# YOUR INSTRUCTIONS
Transcribe the material that opens with the line containing "Rockharz 2026" and closes with the line containing "J’ai enfin trouvé des amies sur q", both lines included.

# SUPPLIED DATA

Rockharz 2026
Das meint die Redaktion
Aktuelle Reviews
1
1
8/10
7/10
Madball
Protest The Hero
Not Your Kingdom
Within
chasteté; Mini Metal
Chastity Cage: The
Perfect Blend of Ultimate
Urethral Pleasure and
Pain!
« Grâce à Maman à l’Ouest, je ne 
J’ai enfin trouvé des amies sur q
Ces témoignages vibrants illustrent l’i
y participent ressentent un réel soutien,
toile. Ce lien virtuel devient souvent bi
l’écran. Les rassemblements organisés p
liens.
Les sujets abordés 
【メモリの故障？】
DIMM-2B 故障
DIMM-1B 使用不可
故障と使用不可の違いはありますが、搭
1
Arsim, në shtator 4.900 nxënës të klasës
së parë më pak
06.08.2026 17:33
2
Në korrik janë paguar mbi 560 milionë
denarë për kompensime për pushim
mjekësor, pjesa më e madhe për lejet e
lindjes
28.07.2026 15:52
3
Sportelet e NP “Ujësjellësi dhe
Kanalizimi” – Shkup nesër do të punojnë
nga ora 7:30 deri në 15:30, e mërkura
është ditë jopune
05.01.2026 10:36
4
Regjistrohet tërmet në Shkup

==

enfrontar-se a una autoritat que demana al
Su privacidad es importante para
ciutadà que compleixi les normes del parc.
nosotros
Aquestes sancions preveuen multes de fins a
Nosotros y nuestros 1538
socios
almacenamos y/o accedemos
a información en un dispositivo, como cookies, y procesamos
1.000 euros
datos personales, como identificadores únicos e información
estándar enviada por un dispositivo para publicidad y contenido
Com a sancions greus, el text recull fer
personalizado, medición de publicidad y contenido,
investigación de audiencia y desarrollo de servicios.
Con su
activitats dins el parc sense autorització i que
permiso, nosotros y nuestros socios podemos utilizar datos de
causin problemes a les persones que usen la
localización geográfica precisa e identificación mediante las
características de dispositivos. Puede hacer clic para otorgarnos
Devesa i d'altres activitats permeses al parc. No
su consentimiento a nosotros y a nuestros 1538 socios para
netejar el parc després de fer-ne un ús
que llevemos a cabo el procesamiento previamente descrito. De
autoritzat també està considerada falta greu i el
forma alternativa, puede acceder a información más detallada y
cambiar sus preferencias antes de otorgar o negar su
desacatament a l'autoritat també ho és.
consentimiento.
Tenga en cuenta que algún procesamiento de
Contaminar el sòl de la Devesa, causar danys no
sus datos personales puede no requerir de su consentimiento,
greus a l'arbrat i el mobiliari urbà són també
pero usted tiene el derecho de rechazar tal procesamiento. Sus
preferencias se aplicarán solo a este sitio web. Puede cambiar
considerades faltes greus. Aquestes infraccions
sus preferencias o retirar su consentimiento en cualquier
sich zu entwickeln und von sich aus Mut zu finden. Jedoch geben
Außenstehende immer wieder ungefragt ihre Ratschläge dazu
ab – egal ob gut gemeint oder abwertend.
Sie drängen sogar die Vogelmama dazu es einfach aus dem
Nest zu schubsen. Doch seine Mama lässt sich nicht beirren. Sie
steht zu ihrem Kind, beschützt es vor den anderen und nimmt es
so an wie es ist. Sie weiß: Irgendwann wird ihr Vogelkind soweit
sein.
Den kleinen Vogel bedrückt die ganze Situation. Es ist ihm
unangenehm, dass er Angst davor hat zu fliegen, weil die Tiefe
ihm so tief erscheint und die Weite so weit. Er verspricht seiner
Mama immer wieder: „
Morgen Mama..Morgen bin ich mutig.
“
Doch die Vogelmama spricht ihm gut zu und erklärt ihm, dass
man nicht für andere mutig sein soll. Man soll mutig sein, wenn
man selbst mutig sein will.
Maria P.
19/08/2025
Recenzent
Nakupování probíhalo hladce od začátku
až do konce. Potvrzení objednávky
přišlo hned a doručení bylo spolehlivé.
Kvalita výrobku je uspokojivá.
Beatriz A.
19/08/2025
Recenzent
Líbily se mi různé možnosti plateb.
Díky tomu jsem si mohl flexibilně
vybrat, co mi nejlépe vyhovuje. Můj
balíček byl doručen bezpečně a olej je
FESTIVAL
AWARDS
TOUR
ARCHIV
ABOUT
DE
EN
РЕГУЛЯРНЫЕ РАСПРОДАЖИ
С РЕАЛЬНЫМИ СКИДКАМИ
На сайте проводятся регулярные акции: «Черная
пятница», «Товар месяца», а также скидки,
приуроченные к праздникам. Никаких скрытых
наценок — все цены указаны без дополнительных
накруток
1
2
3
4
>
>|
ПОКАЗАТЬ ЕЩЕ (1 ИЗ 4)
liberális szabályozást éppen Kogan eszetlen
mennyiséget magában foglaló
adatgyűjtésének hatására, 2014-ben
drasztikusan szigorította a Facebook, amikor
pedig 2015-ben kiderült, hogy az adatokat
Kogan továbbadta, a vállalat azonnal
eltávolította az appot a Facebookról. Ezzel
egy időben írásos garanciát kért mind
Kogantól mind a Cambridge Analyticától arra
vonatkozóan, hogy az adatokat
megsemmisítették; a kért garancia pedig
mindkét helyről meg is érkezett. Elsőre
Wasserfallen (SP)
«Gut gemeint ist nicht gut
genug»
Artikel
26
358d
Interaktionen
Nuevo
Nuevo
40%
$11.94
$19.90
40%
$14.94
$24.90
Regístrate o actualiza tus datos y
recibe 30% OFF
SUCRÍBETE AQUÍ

# ANSWER AREA
Rockharz 2026
Das meint die Redaktion
Aktuelle Reviews
1
1
8/10
7/10
Madball
Protest The Hero
Not Your Kingdom
Within
chasteté; Mini Metal
Chastity Cage: The
Perfect Blend of Ultimate
Urethral Pleasure and
Pain!
« Grâce à Maman à l’Ouest, je ne 
J’ai enfin trouvé des amies sur q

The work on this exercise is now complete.